Ich war überall – Kolja Spöri
Die meisten von uns machen Reisen, um zu entspannen, dem Arbeitsalltag zu entfliehen und Neues kennenzulernen. Aber Reisen, um Punkte zu sammeln und in einer Rangliste dementsprechend aufzusteigen, war mir neu. Dabei dann auch noch freiwillig Orte zu besuchen, vor denen das Auswärtige Amt in Deutschland ausdrücklich warnt, ist dann richtig extrem.
Ich war überall – Kolja Spöri
Kolja Spöri reist so. Er war lange Jahre für die Formel 1 und Hilfsorganisationen unterwegs. Dabei ging er seinem ungewöhnlichen Hobby nach und sammelte Länderpunkte.
Über seine Art des „Dangertravel“ oder auch „Desastertravel“ hat er nun ein Buch geschrieben. „Ich war überall“ stimmt zwar nicht ganz, wie er selber in dem Buch zugibt. Aber fast überall reicht dann auch! Und er war sicherlich in mehr Ländern zu Besuch als so manch anderer Globetrotter, Abenteurer und Ottonormalverbraucher.

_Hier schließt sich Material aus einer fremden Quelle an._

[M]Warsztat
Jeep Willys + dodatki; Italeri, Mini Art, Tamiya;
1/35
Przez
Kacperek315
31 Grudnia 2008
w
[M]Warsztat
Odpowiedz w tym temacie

Denn ungewöhnlich ist dieser Reisestil schon und so widmet sich Spöri zuerst einigen seiner größeren und kleineren Reisen, bevor er sich der eigentlichen Theorie hinter seinen Reisen und seiner Ausrüstung widmet. Dieser erste Teil ist dann auch der weitaus interessanteste Teil des Buches.
Obwohl sich die vielen Überlandfahrten mit dem Auto doch wiederholen, punktet Spöri mit witzigen und spannenden Anekdoten und vor allem kritischen Tönen gegenüber einigen vorgefassten Meinungen, die bei vielen Menschen vorhanden sind.
Diese kritischen Zwischentöne sind die ganz große Stärke des Buches. Sie zeigen den Menschen eine Welt jenseits der Nachrichten und Vorurteilen, die in den Industrienationen gegenüber ärmeren oder andersgläubigen Ländern vorherrschen.
In der zweiten Hälfte des Buches wird Spöri leider zunehmend flach und viele positive Punkte verkehren sich ins Negative. Einerseits breitet der Autor seine Art des Reisens und die Theorie dahinter zu breit aus. Die Theorie und einige Internetseiten sind ja noch interessant, aber die Aufzählung und Erläuterung anderer „Länderpunktesammler“ ist wirklich zu lang.
Ist das Thema Ausrüstung auch für andere Reisende durchaus spannend, so ist seine Ansicht und Meinung zu anderen Reisenden und Reiseformen äußerst negativ geprägt. Für einen Mann der sich im ersten Teil sehr weltoffen und tolerant präsentiert, passen solche Vorurteile eigentlich nicht.
Hier kann man sich die Frage stellen, ob der Autor nicht grundsätzlich provozieren will. Frei nach dem Motte, je provokanter der Inhalt eines Buches, umso mehr Entrüstung provoziert es und umso mehr Einheiten werden verkauft.
Am Ende bleibt ein eher durchwachsenes Lesevergnügen. Die erste Hälfte äußerst spannend und auch positiv provokant, kommt danach eher Langeweile auf und man wundert sich, über die Intoleranz des Autors gegenüber anderen.